> _Exercícios a fazer_:
[1] Reescreva o trecho do texto para leitura que começa em "Mauro Andrade Moura" e termina em "anos no Brasil.", trocando "Brasil" por "nosso país".
[2] De acordo com o texto para leitura, qual é o único quilombo do município de Itabira?
[3] Resuma o texto para leitura em duas frases, por favor.

> _Texto para leitura_:
::::::
CRCN – CENTRO DE REFERÊNCIA DA CULTURA NEGRA

















Mauro Andrade Moura

“Oh! Os santos pretos! Seriam eles os intercessores pela nossa infeliz terra,
Que regaram com seu sangue, mas abençoaram com seu amor!
Joaquim Nabuco, Minha Formação, 1900”


O exercício disciplinar autodidata nos vários anos de estudos e pesquisas que venho empreendendo na perspectiva de melhor entender a História de meu País e, particular, desta Terra do Mato Dentro, pude confirmar as ligações de meus antepassados com o processo escravocrata institucionalizados nestes trezentos anos no Brasil.

Estudos que me permitiram enveredar pelos históricos de Itabira e constatar que há somente o “Quilombo de São José” no município na divisa com Nova Era. Para melhor entender o processo, os quilombos se deram no embate entre negros escravizados com os “senhores feudais” na busca pela liberdade, procurando fugir aos maus tratos aos quais eram submetidos.
::::::
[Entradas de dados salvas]
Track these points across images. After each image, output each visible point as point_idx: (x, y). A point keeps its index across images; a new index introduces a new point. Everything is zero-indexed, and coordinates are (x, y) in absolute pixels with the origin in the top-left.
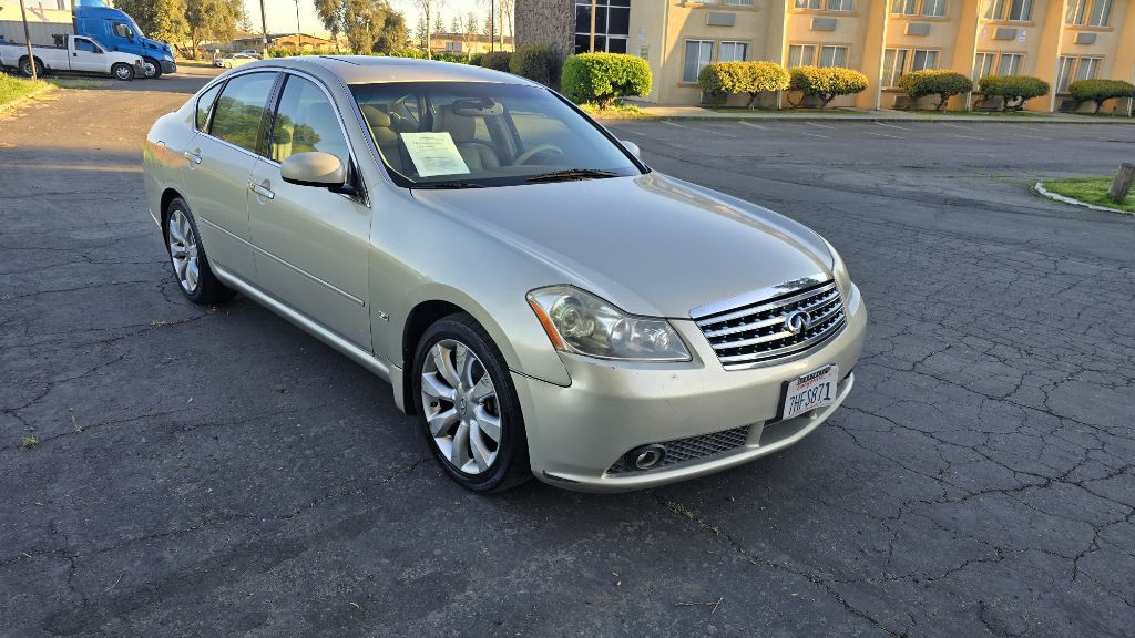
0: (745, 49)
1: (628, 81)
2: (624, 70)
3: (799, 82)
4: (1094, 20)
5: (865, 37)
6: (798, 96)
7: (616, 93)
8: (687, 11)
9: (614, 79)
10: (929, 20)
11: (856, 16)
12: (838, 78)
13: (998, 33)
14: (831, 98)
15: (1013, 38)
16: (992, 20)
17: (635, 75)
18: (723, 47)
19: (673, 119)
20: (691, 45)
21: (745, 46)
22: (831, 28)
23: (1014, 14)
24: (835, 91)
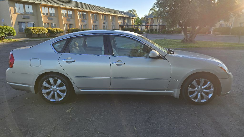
0: (33, 24)
1: (9, 32)
2: (8, 30)
3: (49, 31)
4: (95, 19)
5: (59, 21)
6: (49, 34)
7: (6, 36)
8: (16, 15)
9: (5, 32)
10: (69, 18)
11: (56, 17)
12: (57, 30)
13: (82, 21)
14: (56, 34)
15: (84, 22)
16: (80, 19)
17: (11, 31)
18: (28, 24)
19: (25, 41)
20: (19, 23)
21: (33, 23)
22: (52, 19)
23: (83, 18)
24: (57, 33)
::::::
> _Resultados em ordem_:
[1]
Mauro Andrade Moura

“Oh! Os santos pretos! Seriam eles os intercessores pela nossa infeliz terra,
Que regaram com seu sangue, mas abençoaram com seu amor!
Joaquim Nabuco, Minha Formação, 1900”


O exercício disciplinar autodidata nos vários anos de estudos e pesquisas que venho empreendendo na perspectiva de melhor entender a História de meu País e, particular, desta Terra do Mato Dentro, pude confirmar as ligações de meus antepassados com o processo escravocrata institucionalizados nestes trezentos anos no nosso país.

[2] O "Quilombo de São José", na divisa com Nova Era.

[3] Anos de estudos e pesquisas autodidatas sobre a História do Brasil e da Terra do Mato Dentro confirmaram as ligações dos antepassados de quem escreve com o processo escravocrata. Esses estudos mostraram que Itabira tem somente o Quilombo de São José, na divisa com Nova Era, e os quilombos surgiram do embate entre negros escravizados e "senhores feudais" na busca pela liberdade e na fuga dos maus-tratos.